> Text segment
━━━

Perhaps the first thing to say about the American Bishops’ Pastoral Letter, The Challenge of Peace: God’s Promise and Our Response, whose twenty-fifth anniversary we are celebrating today, is that it based on more than one hundred years of Catholic social teaching. We look back to Pope Leo XIII’s 1883 encyclical, Rerum Novarum, for the foundations, but every pope since then as well as the Second Vatican Council have stressed the moral obligation we all have at every level of society and in every nation to protect the dignity and rights of all human beings.




What also needs to be said about this pastoral letter is that it was the work of the American bishops in consultation with experts and the laity, Catholic and non-Catholic alike. It was a letter that came from the national Conference of Catholic bishops, and not from Rome. It was a letter written at a different time in a world that is changing every day. It was a letter that in the words of the late Cardinal Joseph Bernadine “follows the logic of tradition and takes it to a level appropriate for the local church.”

━━━

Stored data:

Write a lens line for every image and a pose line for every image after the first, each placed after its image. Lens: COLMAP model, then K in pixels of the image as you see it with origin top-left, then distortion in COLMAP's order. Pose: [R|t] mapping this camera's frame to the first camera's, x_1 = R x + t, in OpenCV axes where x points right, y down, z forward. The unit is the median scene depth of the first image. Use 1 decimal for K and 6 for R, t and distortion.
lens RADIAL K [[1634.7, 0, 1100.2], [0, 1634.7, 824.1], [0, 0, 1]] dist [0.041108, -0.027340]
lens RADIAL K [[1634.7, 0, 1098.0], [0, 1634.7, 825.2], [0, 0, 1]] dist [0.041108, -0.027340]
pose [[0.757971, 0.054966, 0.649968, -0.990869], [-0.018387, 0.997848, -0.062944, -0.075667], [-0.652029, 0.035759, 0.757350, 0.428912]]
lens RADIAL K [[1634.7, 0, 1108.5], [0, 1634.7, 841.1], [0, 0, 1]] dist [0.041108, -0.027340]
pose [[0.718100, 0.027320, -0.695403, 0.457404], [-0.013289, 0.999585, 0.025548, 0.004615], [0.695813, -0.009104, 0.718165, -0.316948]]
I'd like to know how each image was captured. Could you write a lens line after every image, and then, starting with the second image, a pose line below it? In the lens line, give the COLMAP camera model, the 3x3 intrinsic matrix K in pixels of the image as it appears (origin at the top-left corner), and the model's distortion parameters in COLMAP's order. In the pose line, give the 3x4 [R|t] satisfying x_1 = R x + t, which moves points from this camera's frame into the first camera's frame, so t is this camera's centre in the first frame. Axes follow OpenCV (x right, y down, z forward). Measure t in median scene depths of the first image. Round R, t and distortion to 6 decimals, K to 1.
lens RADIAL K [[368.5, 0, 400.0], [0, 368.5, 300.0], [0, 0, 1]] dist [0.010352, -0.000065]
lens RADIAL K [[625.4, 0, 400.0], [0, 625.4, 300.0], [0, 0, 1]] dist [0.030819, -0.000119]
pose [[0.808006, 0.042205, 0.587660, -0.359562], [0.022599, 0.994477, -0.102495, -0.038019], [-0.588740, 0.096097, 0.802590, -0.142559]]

━━━

> Questions to answer
1 > Please decide whether each statement agrees with the passage on the bishops' pastoral letter: (a) the letter came from Rome; (b) the letter was written in consultation with experts and the laity; (c) the letter's twenty-fifth anniversary is being celebrated today. Answer yes or no for each and quote the words of the passage that settle it.
2 > Carry on the passage on the bishops' pastoral letter, starting after its final sentence.

> Per-task answers
1 >
(a) No: "It was a letter that came from the national Conference of Catholic bishops, and not from Rome."
(b) Yes: "it was the work of the American bishops in consultation with experts and the laity, Catholic and non-Catholic alike."
(c) Yes: "whose twenty-fifth anniversary we are celebrating today"

2 >
In a sense, twenty-five years later, we have to look at The Challenge of Peace in the light of Hiroshima, and Nagasaki, the formation of the United Nations, the Korean and Vietnam wars, and the end of the Cold War, in short in the light of the world then and the world we are living in now. The Challenge of Peace, Bernadine wrote, “applied appropriate elements of the tradition of ‘a just war’ to questions of the use of nuclear weapons and the policy of deterrence.” If we were concerned then about the buildup of nuclear weapons and arsenals, how much more now in this age of terrorism.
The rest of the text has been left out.